Réal finit ce dénombrement par cette apostrophe : « Ô toi par qui nous avons vaincu l’Europe avec un gouvernement sans gouvernants et des armées sans paye, génie de la liberté, tu veillais encore sur nous ! » Ces fiers champions de la liberté vécurent trop de quelques jours ; ils allèrent achever leurs hymnes à l’indépendance dans les bureaux de la police d’un tyran. Ce temps n’est aujourd’hui qu’un degré rompu sur lequel a passé la Révolution : que d’hommes ont parlé et agi avec énergie, se sont passionnés pour des faits dont on ne s’occupe plus ! Les vivants recueillent le fruit des existences oubliées qui se sont consumées pour eux.
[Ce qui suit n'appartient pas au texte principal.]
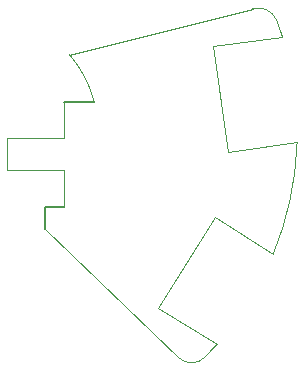
<source format=gm1>
G04 #@! TF.GenerationSoftware,KiCad,Pcbnew,(7.0.0-0)*
G04 #@! TF.CreationDate,2024-02-07T16:44:52+08:00*
G04 #@! TF.ProjectId,SWDProgrammer,53574450-726f-4677-9261-6d6d65722e6b,rev?*
G04 #@! TF.SameCoordinates,Original*
G04 #@! TF.FileFunction,Profile,NP*
%FSLAX46Y46*%
G04 Gerber Fmt 4.6, Leading zero omitted, Abs format (unit mm)*
G04 Created by KiCad (PCBNEW (7.0.0-0)) date 2024-02-07 16:44:52*
%MOMM*%
%LPD*%
G01*
G04 APERTURE LIST*
G04 #@! TA.AperFunction,Profile*
%ADD10C,0.100000*%
G04 #@! TD*
G04 #@! TA.AperFunction,Profile*
%ADD11C,0.010000*%
G04 #@! TD*
G04 #@! TA.AperFunction,Profile*
%ADD12C,0.150000*%
G04 #@! TD*
G04 APERTURE END LIST*
D10*
X149912796Y-52664420D02*
X151176938Y-61624566D01*
X145232796Y-74834851D02*
X150024750Y-67167412D01*
D11*
X135649985Y-68175008D02*
X147035997Y-79091691D01*
D10*
X157006660Y-60800197D02*
X151176938Y-61624566D01*
D11*
X132474999Y-63150008D02*
X132475000Y-60475008D01*
X137249985Y-66250008D02*
X137249984Y-63150008D01*
D10*
X156999999Y-61000000D02*
G75*
G03*
X157006660Y-60800197I-26968799J999000D01*
G01*
D11*
X155763634Y-51861510D02*
G75*
G03*
X155284265Y-50476036I-25765134J-8138990D01*
G01*
X155284243Y-50476046D02*
G75*
G03*
X153234441Y-49493757I-1589843J-687754D01*
G01*
D12*
X135649985Y-68175008D02*
X135649985Y-66250008D01*
D11*
X137249985Y-60475008D02*
X137249985Y-57425008D01*
X147036023Y-79091661D02*
G75*
G03*
X149178561Y-79031238I1039377J1161061D01*
G01*
D12*
X135649985Y-66250008D02*
X137249985Y-66250008D01*
D10*
X150024750Y-67167412D02*
X155002941Y-70239773D01*
D12*
X139849984Y-57425008D02*
X137249985Y-57425008D01*
D11*
X155763636Y-51861509D02*
X149912796Y-52664420D01*
X149178561Y-79031238D02*
G75*
G03*
X150221459Y-77919010I-19127261J18980038D01*
G01*
D10*
X155002941Y-70239773D02*
G75*
G03*
X157000000Y-61000000I-25002941J10239773D01*
G01*
D11*
X137735616Y-53380860D02*
X153234441Y-49493756D01*
D10*
X139849984Y-57425008D02*
G75*
G03*
X137735616Y-53380860I-9849984J-2574992D01*
G01*
D11*
X132475000Y-60475008D02*
X137249985Y-60475008D01*
X150221459Y-77919010D02*
X145232796Y-74834851D01*
X132474999Y-63150008D02*
X137249984Y-63150008D01*
M02*

</source>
On touchait au renouvellement de la Convention ; les assemblées primaires étaient convoquées : comités, clubs, sections, faisaient un tribouil effroyable.
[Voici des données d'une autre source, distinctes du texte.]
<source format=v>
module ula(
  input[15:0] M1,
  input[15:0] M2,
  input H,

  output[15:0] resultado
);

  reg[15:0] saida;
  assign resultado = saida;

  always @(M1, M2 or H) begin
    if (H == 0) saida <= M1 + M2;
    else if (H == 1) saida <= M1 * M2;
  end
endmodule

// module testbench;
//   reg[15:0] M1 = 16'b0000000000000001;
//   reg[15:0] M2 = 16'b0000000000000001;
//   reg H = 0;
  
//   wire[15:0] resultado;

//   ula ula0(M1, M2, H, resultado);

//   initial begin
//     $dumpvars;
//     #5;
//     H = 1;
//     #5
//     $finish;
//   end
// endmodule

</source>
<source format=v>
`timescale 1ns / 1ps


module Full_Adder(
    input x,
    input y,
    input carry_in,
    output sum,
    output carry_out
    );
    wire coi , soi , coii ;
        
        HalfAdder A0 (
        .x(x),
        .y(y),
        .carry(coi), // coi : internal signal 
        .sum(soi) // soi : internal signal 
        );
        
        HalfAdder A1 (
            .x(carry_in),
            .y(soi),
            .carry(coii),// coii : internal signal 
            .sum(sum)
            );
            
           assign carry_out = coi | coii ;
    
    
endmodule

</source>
La Convention, menacée par l’aversion générale, vit qu’il se fallait défendre : à Danican elle opposa Barras, nommé chef de la force armée de Paris et de l’intérieur. Ayant rencontré Bonaparte à Toulon, et remémoré de lui par madame de Beauharnais, Barras fut frappé du secours dont lui pourrait être un pareil homme : il se l’adjoignit pour commandant en second[1]. Le futur directeur, entretenant la Convention des journées de vendémiaire, déclara que c’était aux dispositions savantes et promptes de Bonaparte que l’on devait le salut de l’enceinte, autour de laquelle il
- ↑ Le 13 vendémiaire an IV (5 octobre 1795). — Au 13 vendémiaire, Bonaparte est encore général de brigade ; dix jours après, le 24 vendémiaire (16 octobre), il est général de division dans l’arme de l’artillerie ; encore dix jours, et le 4 brumaire (26 octobre) il est général en chef de l’Armée de l’Intérieur, il a vingt-six ans.